Your objective
Collect every line of the records below that contains the word "start". Treat the match as case-sensitive.

Dataset items:
──────────

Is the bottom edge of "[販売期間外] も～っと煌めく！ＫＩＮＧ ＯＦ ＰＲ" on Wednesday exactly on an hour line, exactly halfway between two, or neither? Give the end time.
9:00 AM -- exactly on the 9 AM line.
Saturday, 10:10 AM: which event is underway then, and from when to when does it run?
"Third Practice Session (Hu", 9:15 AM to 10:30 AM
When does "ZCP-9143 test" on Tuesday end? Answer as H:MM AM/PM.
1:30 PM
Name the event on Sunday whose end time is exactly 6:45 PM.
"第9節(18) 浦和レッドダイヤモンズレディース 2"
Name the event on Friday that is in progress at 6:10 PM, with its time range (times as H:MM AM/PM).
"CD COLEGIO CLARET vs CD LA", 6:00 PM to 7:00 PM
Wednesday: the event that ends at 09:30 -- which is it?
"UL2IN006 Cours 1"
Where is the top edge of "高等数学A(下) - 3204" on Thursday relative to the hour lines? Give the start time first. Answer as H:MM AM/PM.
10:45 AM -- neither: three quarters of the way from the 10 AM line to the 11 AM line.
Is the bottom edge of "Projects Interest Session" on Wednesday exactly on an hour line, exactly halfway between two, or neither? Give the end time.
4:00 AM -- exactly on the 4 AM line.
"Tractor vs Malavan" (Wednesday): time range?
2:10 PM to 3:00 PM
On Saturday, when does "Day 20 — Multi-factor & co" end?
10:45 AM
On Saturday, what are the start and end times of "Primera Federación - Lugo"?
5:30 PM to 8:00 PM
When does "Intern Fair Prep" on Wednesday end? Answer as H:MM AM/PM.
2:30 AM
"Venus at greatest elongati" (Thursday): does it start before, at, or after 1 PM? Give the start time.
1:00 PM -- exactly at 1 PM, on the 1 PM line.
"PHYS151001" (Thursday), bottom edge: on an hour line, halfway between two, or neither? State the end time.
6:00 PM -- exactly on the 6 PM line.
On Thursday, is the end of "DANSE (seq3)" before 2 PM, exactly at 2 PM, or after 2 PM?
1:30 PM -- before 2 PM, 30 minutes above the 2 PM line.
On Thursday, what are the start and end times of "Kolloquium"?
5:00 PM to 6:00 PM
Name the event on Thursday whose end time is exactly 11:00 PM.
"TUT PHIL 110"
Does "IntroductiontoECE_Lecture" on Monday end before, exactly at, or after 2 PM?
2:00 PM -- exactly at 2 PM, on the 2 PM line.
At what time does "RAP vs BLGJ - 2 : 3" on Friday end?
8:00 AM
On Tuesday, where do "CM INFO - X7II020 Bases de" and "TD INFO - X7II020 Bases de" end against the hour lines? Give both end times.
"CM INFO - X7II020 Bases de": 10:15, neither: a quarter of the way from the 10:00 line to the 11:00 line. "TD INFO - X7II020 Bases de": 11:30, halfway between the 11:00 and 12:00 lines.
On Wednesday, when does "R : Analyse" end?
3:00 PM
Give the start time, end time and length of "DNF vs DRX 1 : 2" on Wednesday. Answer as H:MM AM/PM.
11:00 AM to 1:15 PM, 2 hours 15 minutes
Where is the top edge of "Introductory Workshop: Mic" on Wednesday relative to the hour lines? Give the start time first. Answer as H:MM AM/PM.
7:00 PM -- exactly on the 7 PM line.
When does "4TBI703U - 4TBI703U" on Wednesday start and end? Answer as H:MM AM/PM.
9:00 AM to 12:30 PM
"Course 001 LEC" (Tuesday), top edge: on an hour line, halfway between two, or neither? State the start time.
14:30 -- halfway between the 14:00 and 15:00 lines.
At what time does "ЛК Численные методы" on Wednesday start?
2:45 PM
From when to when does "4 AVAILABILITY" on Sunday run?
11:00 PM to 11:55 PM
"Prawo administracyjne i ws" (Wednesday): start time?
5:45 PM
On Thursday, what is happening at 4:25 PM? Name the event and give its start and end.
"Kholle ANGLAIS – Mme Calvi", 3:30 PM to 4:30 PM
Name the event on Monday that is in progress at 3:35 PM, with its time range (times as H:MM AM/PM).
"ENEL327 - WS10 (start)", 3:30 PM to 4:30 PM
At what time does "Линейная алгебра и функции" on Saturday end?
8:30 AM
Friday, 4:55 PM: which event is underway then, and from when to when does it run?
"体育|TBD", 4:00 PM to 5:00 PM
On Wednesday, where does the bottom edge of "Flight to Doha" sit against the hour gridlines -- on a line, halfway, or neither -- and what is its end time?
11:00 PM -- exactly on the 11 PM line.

──────────

Exercise answer
Where is the top edge of "高等数学A(下) - 3204" on Thursday relative to the hour lines? Give the start time first. Answer as H:MM AM/PM.
On Saturday, what are the start and end times of "Primera Federación - Lugo"?
"Venus at greatest elongati" (Thursday): does it start before, at, or after 1 PM? Give the start time.
On Thursday, what are the start and end times of "Kolloquium"?
Give the start time, end time and length of "DNF vs DRX 1 : 2" on Wednesday. Answer as H:MM AM/PM.
Where is the top edge of "Introductory Workshop: Mic" on Wednesday relative to the hour lines? Give the start time first. Answer as H:MM AM/PM.
When does "4TBI703U - 4TBI703U" on Wednesday start and end? Answer as H:MM AM/PM.
"Course 001 LEC" (Tuesday), top edge: on an hour line, halfway between two, or neither? State the start time.
At what time does "ЛК Численные методы" on Wednesday start?
"Prawo administracyjne i ws" (Wednesday): start time?
On Thursday, what is happening at 4:25 PM? Name the event and give its start and end.
"ENEL327 - WS10 (start)", 3:30 PM to 4:30 PM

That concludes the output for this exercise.